(Stored items)
Start of Block
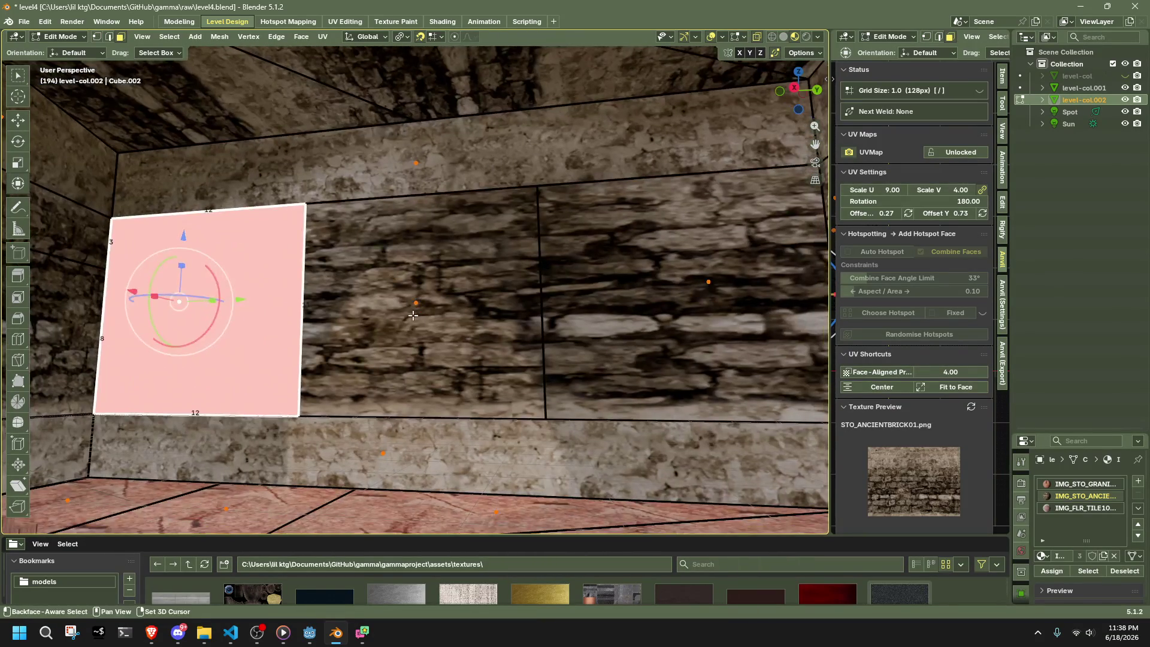
pyautogui.keyDown('shift'); pyautogui.click(412, 315); pyautogui.keyUp('shift')
pyautogui.keyDown('shift'); pyautogui.click(687, 274); pyautogui.keyUp('shift')
pyautogui.scroll(-1, 687, 273)
pyautogui.moveTo(686, 274); pyautogui.dragTo(500, 247, button='middle')
# - Vertex-slide the stray top-edge vertex into the ceiling's right corner
pyautogui.press('ctrl+z')
pyautogui.press('ctrl+z')
pyautogui.press('ctrl+z')
pyautogui.press('ctrl+z')
pyautogui.press('ctrl+z')
pyautogui.press('ctrl+shift+z')
pyautogui.press('1')
pyautogui.click(398, 214)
End of Block
*What is required:*
Transcribe every record above exactly, leaving out the pictures.

*Your solution:*
pyautogui.keyDown('shift'); pyautogui.click(412, 315); pyautogui.keyUp('shift')
pyautogui.keyDown('shift'); pyautogui.click(687, 274); pyautogui.keyUp('shift')
pyautogui.scroll(-1, 687, 273)
pyautogui.moveTo(686, 274); pyautogui.dragTo(500, 247, button='middle')
# - Vertex-slide the stray top-edge vertex into the ceiling's right corner
pyautogui.press('ctrl+z')
pyautogui.press('ctrl+z')
pyautogui.press('ctrl+z')
pyautogui.press('ctrl+z')
pyautogui.press('ctrl+z')
pyautogui.press('ctrl+shift+z')
pyautogui.press('1')
pyautogui.click(398, 214)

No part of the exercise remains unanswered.